Mangolover, as I have said, was a relative of the person who lives next door to me in the hick-town. Now he himself didn’t stay in the hick-town; he merely visited from time to time, after seemingly arbitrary intervals. On closer inspection, however, it could be seen that all of his visits revolved around the period of the mango. So this neighbour, he has quite a nice, fully grown mango tree flourishing in his garden, and the aforementioned period of the mango began the moment the tiniest, rawest mango popped up on the tree. As soon as Mangolover got word of this very first upshot of the very first mango — his several, lesser powerful mangoloving accomplices made this possible - he was seen in my neighbour’s house, staring out through the window unblinkingly at the mango tree. The reason he kept this perpetual vigil over the tree was the rival mangoloving clan of street urchins who, although possessing love enough for the mango, lacked vital processes in the brain that could be termed as intelligence. As a result, they sought to serve their love for the mango with nothing but petty thievery.

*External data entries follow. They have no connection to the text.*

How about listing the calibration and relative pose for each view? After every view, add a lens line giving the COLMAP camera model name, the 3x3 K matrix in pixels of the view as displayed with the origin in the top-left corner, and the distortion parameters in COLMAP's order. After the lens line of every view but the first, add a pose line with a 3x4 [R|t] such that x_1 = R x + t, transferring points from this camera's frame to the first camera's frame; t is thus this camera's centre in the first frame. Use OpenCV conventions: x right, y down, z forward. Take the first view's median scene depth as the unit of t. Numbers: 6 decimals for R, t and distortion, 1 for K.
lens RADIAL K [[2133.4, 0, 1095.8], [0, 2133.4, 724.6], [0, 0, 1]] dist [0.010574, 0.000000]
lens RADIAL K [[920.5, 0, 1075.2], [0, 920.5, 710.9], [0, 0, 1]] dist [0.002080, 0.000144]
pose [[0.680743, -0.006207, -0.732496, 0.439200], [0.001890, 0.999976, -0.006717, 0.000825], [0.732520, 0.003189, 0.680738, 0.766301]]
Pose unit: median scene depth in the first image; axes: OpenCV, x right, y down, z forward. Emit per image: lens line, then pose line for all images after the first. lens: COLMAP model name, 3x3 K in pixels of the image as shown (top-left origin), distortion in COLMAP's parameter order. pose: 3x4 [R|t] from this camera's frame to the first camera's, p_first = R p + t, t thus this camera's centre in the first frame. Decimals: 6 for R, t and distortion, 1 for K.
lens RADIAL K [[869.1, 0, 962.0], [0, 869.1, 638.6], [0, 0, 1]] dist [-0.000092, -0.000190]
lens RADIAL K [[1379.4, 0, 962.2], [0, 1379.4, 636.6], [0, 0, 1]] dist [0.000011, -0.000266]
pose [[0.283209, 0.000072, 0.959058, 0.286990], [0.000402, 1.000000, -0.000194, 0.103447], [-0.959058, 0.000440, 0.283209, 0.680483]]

And so Mangolover would stand there, staring through the window, armed with several viciously sharp mango seeds that were doubtlessly the products of the previous year’s mango consumption. The minute he saw the smallest sign of the rival mangolovers, such as a stone thrown from a distance at the tree, there’d be a mango seed flying through the air, simultaneously deterring the path of the stone and giving the stonethrower a severe concussion. It went on like this for a long long time, until the mangoes were ready to be plucked, and this task he did in secret, in the dead of the night. One day your stomach would be aching at the sight of countless luscious mangoes just standing there, and the next day, there’d be nothing left. All gone, gone with the Mangolover back to where he came from, never to return for another year.
But that was all in the past, in the glory days. Now, it’s been at least a few years since he fell from grace and power, and sought to live in exile, with his Mangoloving days far behind him. In fact, he even had a name change operation from ‘Mister Mangolover’ to ‘Mister Mango Lova-lova’. Nevertheless, several theories circulated regarding the reason for his sudden loss of mango-fascination, many of them venturing into obscene irrationality. All these theories were banished into obsoletism when they witnessed with their own eyes a little known fact: his wife. Those who were blessed enough to see her, felt compelled to end their relation of the saga of Mangolover with the following words: with a wife like that, who needs mangoes?